Can you see her? She's there if you look hard enough....


Friday, 1 March 2013

Fuzzy-Felt Dystopia, 1976

A young girl was found wandering the streets of Scarfolk in 1976. She claimed that she had escaped from a secret school hidden beneath the town hospital.

She was sent to Scarfolk Hills mental facility where, in brief lucid states between medication regimes and electro-therapy, she created this image again and again.

Her claims were never investigated.


Saturday, 23 February 2013

The 'Inoc-uous' vaccination machine

Scarfolk primary school installed one of these Inoc-uous devices in the basement in 1974. The entire school's pupils queued up for their daily jabs while singing hymns.

The inventors of the Inoc-uous were originally from Berlin but moved to the UK in late 1945 to avoid prosecution and were snapped up by Scarfolk Pharmaceuticals. They also invented a range of air-fresheners and the artificial flavouring that would eventually be marketed as 'prawn cocktail'.


Monday, 18 February 2013

"Medium-sized illness" State healthcare in early 1970s Scarfolk

The state healthcare system - the SHS (Scarfolk Health Service) - fiercely encourages people not to be sick.

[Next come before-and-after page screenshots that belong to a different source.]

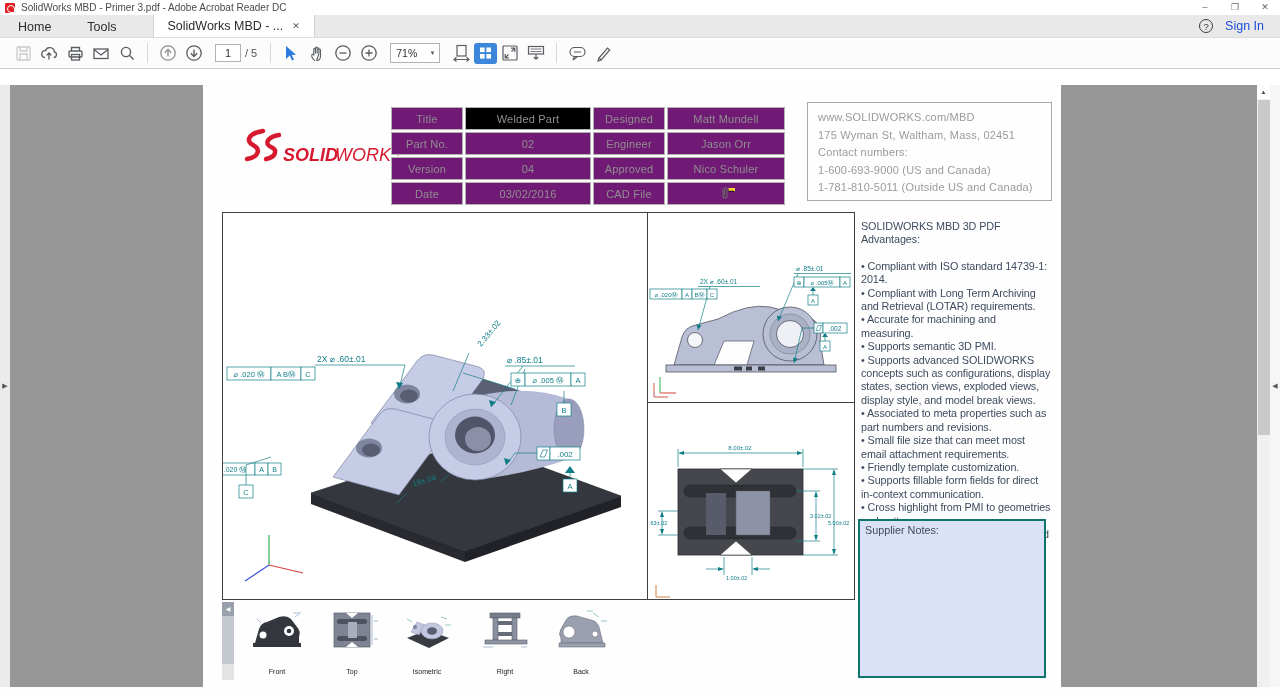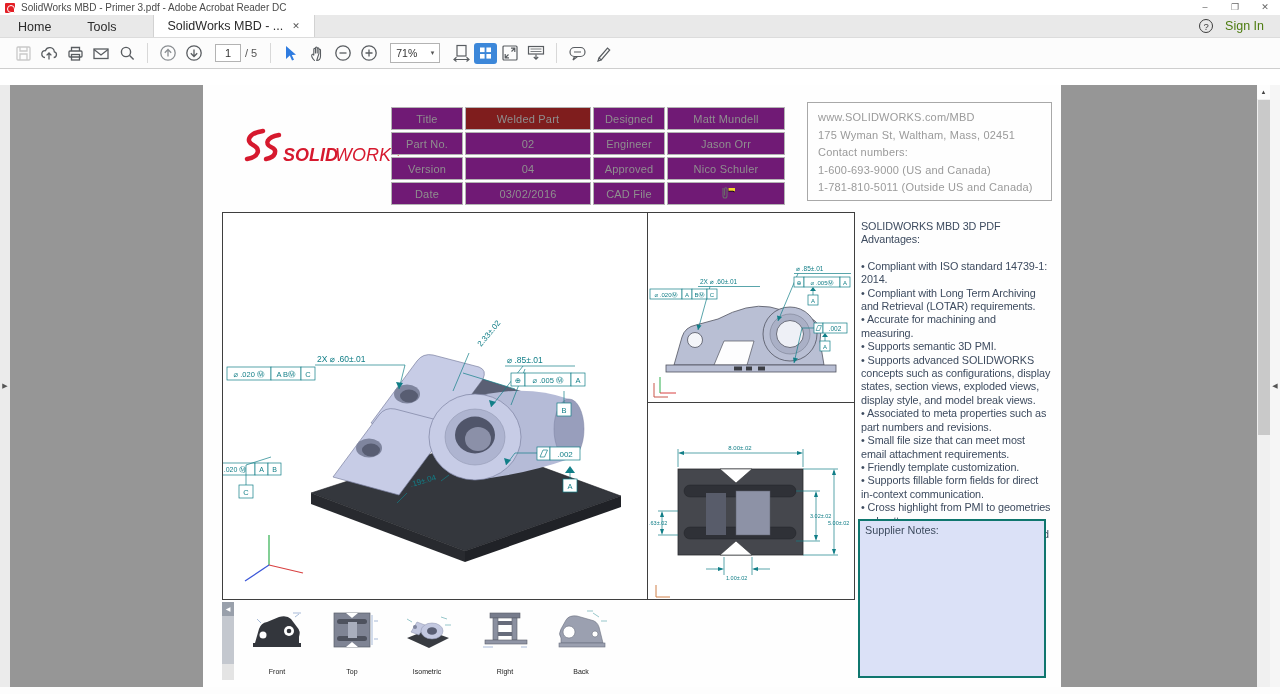--- a/index.html
+++ b/index.html
@@ -19,21 +19,21 @@
   .menubar{height:15px;display:flex;gap:15px;padding-left:8px;align-items:center;background:#fff}
   .menuitem{font-size:11px;color:#222}
 
   
   .tabbar{height:23px;background:#e9e9e9;display:flex;align-items:stretch;border-bottom:1px solid #dcdcdc}
   .tab{display:flex;align-items:center;padding:12px 18px;font-size:12.5px;color:#2b2b2b}
   .tab.doc{background:#fff;border-left:1px solid #d2d2d2;border-right:1px solid #d2d2d2;gap:9px;margin-left:18px;padding:0 14px}
   .tabclose{font-size:9px;color:#555}
   .tabright{margin-left:auto;display:flex;align-items:center;gap:12px;padding-right:16px}
   .helpcirc{width:14px;height:14px;border:1px solid #3c3c3c;border-radius:50%;font-size:9.5px;color:#3c3c3c;display:flex;align-items:center;justify-content:center}
-  .signin{font-size:12.5px;color:#4d7c0f}
+  .signin{font-size:12.5px;color:#1d4ed8}
 
   
   .toolbar{height:31px;background:#fcfcfc;border-bottom:1px solid #cecece;display:flex;align-items:center;padding-left:10px}
   .tbtn{width:26px;height:24px;display:flex;align-items:center;justify-content:center}
   .tbtn svg{display:block}
   .tdiv{width:1px;height:20px;background:#d8d8d8;margin:0 7px}
   .pageinput{width:26px;height:18px;border:1px solid #b3b3b3;font-size:11px;text-align:center;color:#333;margin:0 4px 0 8px;font-family:"Liberation Sans",sans-serif}
   .pagetotal{font-size:11px;color:#555;margin-right:6px}
   .zoombox{width:50px;height:20px;border:1px solid #b3b3b3;background:#fff;display:flex;align-items:center;justify-content:space-between;padding:0 5px;margin:0 8px}
   .zoombox span{font-size:10.5px;color:#333}
@@ -51,21 +51,21 @@
 
   
   .page{position:absolute;left:203px;top:85px;width:858px;height:602px;background:#fefefe}
 
   
   .logo{left:36px;top:40px;width:160px;height:52px}
 
   
   .tblock{left:188px;top:22px;display:grid;grid-template-columns:72px 126px 72px 118px;grid-auto-rows:23px;gap:2px}
   .tcell{border:1px solid #b3b3b3;background:#701a75;display:flex;align-items:center;justify-content:center;font-size:11px;color:#8f8f8f;letter-spacing:.2px}
-  .tcell.hl{background:#7f1d1d}
+  .tcell.hl{background:#000000}
 
   
   .contact{left:604px;top:17px;width:245px;height:99px;border:1px solid #a8a8a8;padding:6px 10px}
   .contact div{font-size:11px;color:#9a9a9a;line-height:17.5px;letter-spacing:.2px}
 
   
   .vframe{position:absolute;border:1px solid #3f3f3f;background:#fff;overflow:hidden}
   .fmain{left:19px;top:127px;width:426px;height:388px}
   .fside{left:444px;top:127px;width:208px;height:191px}
   .ftop{left:444px;top:317px;width:208px;height:198px}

In 1974 there is a total budget of 29 pounds 102 pence per person. The SHS is very reluctant to help you.

To receive tolerable healthcare, residents are encouraged to give each other medical gift-tokens, which can be spent at any clinic, pharmacy, hardware shop or oil refinery.

This poster was on the walls of most hospitals and clinics.


Thursday, 14 February 2013

Children's weekly magazine "Look-In" from 1978

Even children's magazines in Scarfolk left the reader uneasy and disquieted. All my copies of Look-In were hidden after 5pm so that I could calm down before bedtime.